# Newsletters > Balthasar Gracian's The Art of Worldly Wisdom >  Aphorism #285 Never die of another's Ill-luck.

## Admin

Aphorism #285 Never die of another's Ill-luck.

Notice those who stick in the mud, and observe how they call others to their aid so as to console themselves with a companion in misfortune. They seek some one to help them to bear misfortune, and often those who turned the cold shoulder on them in prosperity give them now a helping hand. There is greatcaution needed in helping the drowning without danger to oneself.

More...

----------


## Eugenie

I agree you need to be cautious, but I think you need to help, whatever the cost, in the way best for you. 
I cannot know what to think of this Balthasar, for being a religious, he was not bo be part of the world, in it but not part of it.
I keep getting the feeling he was that day's Tony Robbins. And I don't know what to think of that.

----------


## crystalmoonshin

If one wantsto help, he must be confident enough that whatever aid he offers will not only deliver the unfortunate one, but must not also cause something negative on his own part. After all, isn't it said in the Book of Ecclesiastes that if two blind men help each other, they shall fall together?
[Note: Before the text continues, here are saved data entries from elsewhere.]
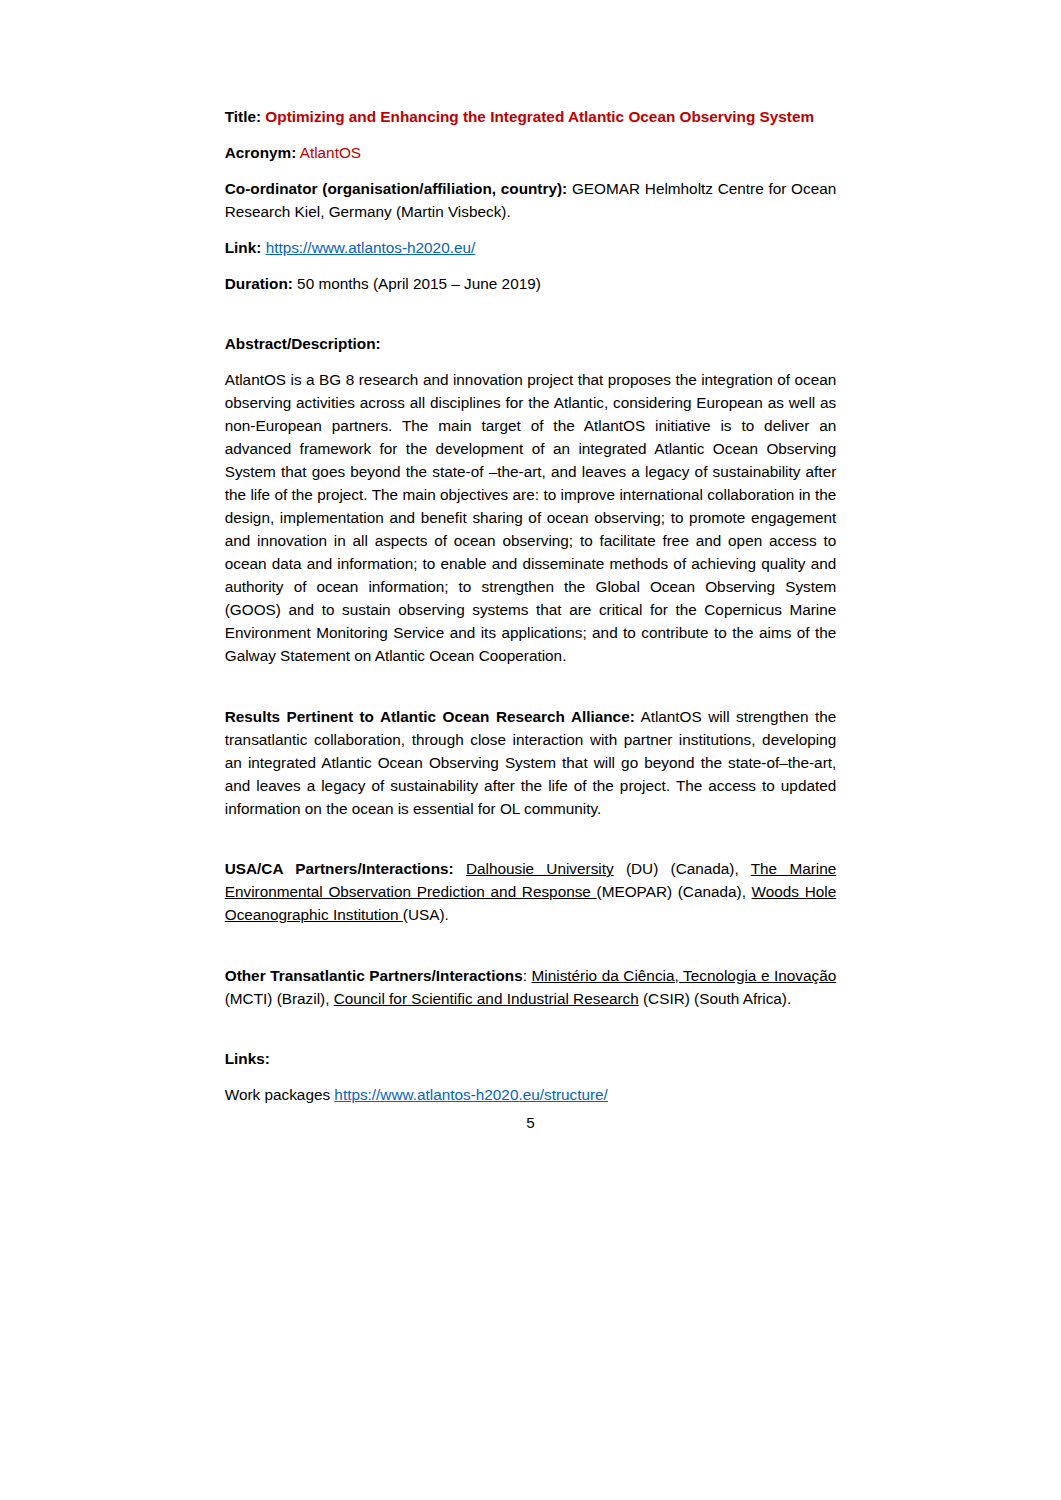Title: Optimizing and Enhancing the Integrated Atlantic Ocean Observing System
Acronym: AtlantOS
Co-ordinator (organisation/affiliation, country): GEOMAR Helmholtz Centre for Ocean Research Kiel, Germany (Martin Visbeck).
Link: https://www.atlantos-h2020.eu/
Duration: 50 months (April 2015 – June 2019)
Abstract/Description:
AtlantOS is a BG 8 research and innovation project that proposes the integration of ocean observing activities across all disciplines for the Atlantic, considering European as well as non-European partners. The main target of the AtlantOS initiative is to deliver an advanced framework for the development of an integrated Atlantic Ocean Observing System that goes beyond the state-of –the-art, and leaves a legacy of sustainability after the life of the project. The main objectives are: to improve international collaboration in the design, implementation and benefit sharing of ocean observing; to promote engagement and innovation in all aspects of ocean observing; to facilitate free and open access to ocean data and information; to enable and disseminate methods of achieving quality and authority of ocean information; to strengthen the Global Ocean Observing System (GOOS) and to sustain observing systems that are critical for the Copernicus Marine Environment Monitoring Service and its applications; and to contribute to the aims of the Galway Statement on Atlantic Ocean Cooperation.
Results Pertinent to Atlantic Ocean Research Alliance: AtlantOS will strengthen the transatlantic collaboration, through close interaction with partner institutions, developing an integrated Atlantic Ocean Observing System that will go beyond the state-of–the-art, and leaves a legacy of sustainability after the life of the project. The access to updated information on the ocean is essential for OL community.
USA/CA Partners/Interactions: Dalhousie University (DU) (Canada), The Marine Environmental Observation Prediction and Response (MEOPAR) (Canada), Woods Hole Oceanographic Institution (USA).
Other Transatlantic Partners/Interactions: Ministério da Ciência, Tecnologia e Inovação (MCTI) (Brazil), Council for Scientific and Industrial Research (CSIR) (South Africa).
Links:
Work packages https://www.atlantos-h2020.eu/structure/
5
To be able to help out the other, at least one of them must be able to see.

----------


## Eugenie

Exactly.

----------


## anxietygerl18

I agree with the caution thing, however, for myself because I value helping people it would be my automatic instinct to help that person whether it was the wrong choice; because i might get pulled in but at least i stuck with my value and that to me matters over the result of the situation

----------